▼
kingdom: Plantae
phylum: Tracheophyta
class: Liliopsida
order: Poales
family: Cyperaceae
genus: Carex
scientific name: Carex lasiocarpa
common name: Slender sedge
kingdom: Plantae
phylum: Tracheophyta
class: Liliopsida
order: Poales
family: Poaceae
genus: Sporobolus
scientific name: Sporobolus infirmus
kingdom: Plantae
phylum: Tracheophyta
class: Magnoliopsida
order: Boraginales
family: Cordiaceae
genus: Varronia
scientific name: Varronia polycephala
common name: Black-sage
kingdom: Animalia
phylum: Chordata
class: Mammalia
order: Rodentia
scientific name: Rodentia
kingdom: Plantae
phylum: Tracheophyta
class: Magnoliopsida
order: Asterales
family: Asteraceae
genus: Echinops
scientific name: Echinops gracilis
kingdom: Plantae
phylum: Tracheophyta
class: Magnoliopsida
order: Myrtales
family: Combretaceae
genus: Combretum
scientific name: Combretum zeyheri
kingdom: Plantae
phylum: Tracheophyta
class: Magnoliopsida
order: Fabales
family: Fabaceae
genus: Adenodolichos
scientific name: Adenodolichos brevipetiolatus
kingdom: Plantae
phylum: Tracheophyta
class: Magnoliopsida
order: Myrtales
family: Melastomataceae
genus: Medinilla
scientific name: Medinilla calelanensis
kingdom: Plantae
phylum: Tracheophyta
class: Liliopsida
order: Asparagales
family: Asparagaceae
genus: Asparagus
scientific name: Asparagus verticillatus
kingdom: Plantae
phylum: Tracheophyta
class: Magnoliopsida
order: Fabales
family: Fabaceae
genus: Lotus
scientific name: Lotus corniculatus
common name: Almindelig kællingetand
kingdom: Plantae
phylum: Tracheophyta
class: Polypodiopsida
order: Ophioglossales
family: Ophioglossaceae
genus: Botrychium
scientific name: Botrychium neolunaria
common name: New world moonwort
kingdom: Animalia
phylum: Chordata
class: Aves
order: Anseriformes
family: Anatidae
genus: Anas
▲
§ **Your goal**
Please copy all of the data above word for word.

§ **Reply**
kingdom: Plantae
phylum: Tracheophyta
class: Liliopsida
order: Poales
family: Cyperaceae
genus: Carex
scientific name: Carex lasiocarpa
common name: Slender sedge
kingdom: Plantae
phylum: Tracheophyta
class: Liliopsida
order: Poales
family: Poaceae
genus: Sporobolus
scientific name: Sporobolus infirmus
kingdom: Plantae
phylum: Tracheophyta
class: Magnoliopsida
order: Boraginales
family: Cordiaceae
genus: Varronia
scientific name: Varronia polycephala
common name: Black-sage
kingdom: Animalia
phylum: Chordata
class: Mammalia
order: Rodentia
scientific name: Rodentia
kingdom: Plantae
phylum: Tracheophyta
class: Magnoliopsida
order: Asterales
family: Asteraceae
genus: Echinops
scientific name: Echinops gracilis
kingdom: Plantae
phylum: Tracheophyta
class: Magnoliopsida
order: Myrtales
family: Combretaceae
genus: Combretum
scientific name: Combretum zeyheri
kingdom: Plantae
phylum: Tracheophyta
class: Magnoliopsida
order: Fabales
family: Fabaceae
genus: Adenodolichos
scientific name: Adenodolichos brevipetiolatus
kingdom: Plantae
phylum: Tracheophyta
class: Magnoliopsida
order: Myrtales
family: Melastomataceae
genus: Medinilla
scientific name: Medinilla calelanensis
kingdom: Plantae
phylum: Tracheophyta
class: Liliopsida
order: Asparagales
family: Asparagaceae
genus: Asparagus
scientific name: Asparagus verticillatus
kingdom: Plantae
phylum: Tracheophyta
class: Magnoliopsida
order: Fabales
family: Fabaceae
genus: Lotus
scientific name: Lotus corniculatus
common name: Almindelig kællingetand
kingdom: Plantae
phylum: Tracheophyta
class: Polypodiopsida
order: Ophioglossales
family: Ophioglossaceae
genus: Botrychium
scientific name: Botrychium neolunaria
common name: New world moonwort
kingdom: Animalia
phylum: Chordata
class: Aves
order: Anseriformes
family: Anatidae
genus: Anas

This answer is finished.